Félix inhaló, pero no pudo oler otra cosa que cuerpos sin lavar, humo y enanos sucios.

—¡Raciones dobles de agua! —gritó uno de los cocineros desde la puerta del subterráneo de la torre del homenaje.

Aquel hombre y el resto de trabajadores de la cocina sacaban al exterior carritos de mano en los que llevaban barriles de agua abiertos.

—¡El comisario Von Geldrecht ha ordenado que se distribuyan dos cucharones por persona!

Se oyó una enorme aclamación, y tanto caballeros como soldados de infantería comenzaron a ir en masa hacia los barriles, recogiendo tazas y vasos del suelo al pasar.

Kat se quedó mirándolos.

—Pero…, pero ¿qué pasará si no llueve?

Mientras la inquietud le inundaba el pecho, Félix echó a andar por el patio de armas, con Kat a su lado, en busca de Von Geldrecht, a quien encontró en la entrada del subterráneo de la torre del homenaje, observando el apiñamiento que rodeaba los barriles como un noble señor benevolente en un día de festín.

—Mi señor —dijo, bajando la voz al acercarse a él—, éste es un gesto espléndido, pero ¿estáis seguro de que es prudente?

Von Geldrecht lo miró con ojos fríos.

—¿Pensáis que estoy interesado en cualquier cosa que podáis decir,
herr
Jaeger?

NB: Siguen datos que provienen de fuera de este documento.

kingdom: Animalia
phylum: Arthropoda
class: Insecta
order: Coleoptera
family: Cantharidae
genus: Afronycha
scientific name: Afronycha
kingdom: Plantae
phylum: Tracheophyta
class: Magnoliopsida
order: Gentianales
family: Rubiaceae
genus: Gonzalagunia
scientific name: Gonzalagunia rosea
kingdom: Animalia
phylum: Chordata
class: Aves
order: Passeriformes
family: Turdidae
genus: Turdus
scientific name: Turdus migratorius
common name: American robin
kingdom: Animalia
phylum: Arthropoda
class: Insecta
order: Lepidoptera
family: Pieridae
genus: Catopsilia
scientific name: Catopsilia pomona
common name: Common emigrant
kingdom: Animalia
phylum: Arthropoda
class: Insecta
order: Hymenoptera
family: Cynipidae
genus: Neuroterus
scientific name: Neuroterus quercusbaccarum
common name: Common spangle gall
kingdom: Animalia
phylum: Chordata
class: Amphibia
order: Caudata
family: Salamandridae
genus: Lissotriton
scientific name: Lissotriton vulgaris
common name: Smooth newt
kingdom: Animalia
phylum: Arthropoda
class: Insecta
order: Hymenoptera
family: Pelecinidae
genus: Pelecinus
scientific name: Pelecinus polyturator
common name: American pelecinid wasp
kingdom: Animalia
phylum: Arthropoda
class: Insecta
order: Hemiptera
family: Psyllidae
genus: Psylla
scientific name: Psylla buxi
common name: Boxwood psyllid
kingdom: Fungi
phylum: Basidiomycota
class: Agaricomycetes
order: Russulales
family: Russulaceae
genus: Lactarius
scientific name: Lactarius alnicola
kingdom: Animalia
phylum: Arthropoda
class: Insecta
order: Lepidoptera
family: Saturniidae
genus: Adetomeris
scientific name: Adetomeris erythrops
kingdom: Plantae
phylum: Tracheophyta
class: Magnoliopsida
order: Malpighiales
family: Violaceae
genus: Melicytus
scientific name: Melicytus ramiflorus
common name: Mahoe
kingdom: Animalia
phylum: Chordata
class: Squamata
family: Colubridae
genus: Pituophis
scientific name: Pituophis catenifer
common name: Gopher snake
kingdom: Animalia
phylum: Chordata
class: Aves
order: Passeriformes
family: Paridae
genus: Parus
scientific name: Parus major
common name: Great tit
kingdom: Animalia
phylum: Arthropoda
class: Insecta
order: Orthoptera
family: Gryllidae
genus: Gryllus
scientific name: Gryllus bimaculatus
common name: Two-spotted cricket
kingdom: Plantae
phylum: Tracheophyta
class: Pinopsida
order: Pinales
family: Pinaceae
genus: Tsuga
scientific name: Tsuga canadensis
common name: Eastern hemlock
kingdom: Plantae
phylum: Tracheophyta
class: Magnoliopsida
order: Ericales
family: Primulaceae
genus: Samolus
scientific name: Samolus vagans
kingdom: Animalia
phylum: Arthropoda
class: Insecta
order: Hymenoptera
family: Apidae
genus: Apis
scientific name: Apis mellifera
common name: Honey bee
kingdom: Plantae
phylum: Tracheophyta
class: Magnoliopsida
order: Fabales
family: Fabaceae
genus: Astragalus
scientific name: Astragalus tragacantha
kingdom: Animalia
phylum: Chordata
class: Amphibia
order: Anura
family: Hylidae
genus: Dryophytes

Os pusisteis contra mí con Von Volgen.

Félix tragó saliva, y luego se encogió de hombros. No podía negarlo.

—Así es —dijo—, pero eso no cambia…

—¿Qué puede tener de malo darles a mis hombres algo que necesitan con desesperación? —le espetó el comisario.

—Nada, mi señor —dijo Kat con los dientes apretados—, a menos que no llueva.

El comisario les dedicó un ceño cómicamente fruncido.

—De verdad,
herr
Jaeger. Vos y vuestra…

Su voz se apagó cuando un viento gélido recorrió el patio de armas, arremolinando la niebla y haciendo oscilar la llama de las antorchas que había colocadas a ambos lados de la puerta del subterráneo de la torre del homenaje. En el viento se oyó un gemido que parecía formado por los gritos de los heridos después de una batalla, y al hacerse más sonoro, el último tinte purpúreo del crepúsculo desapareció de las pesadas nubes, y la oscuridad cayó en un instante.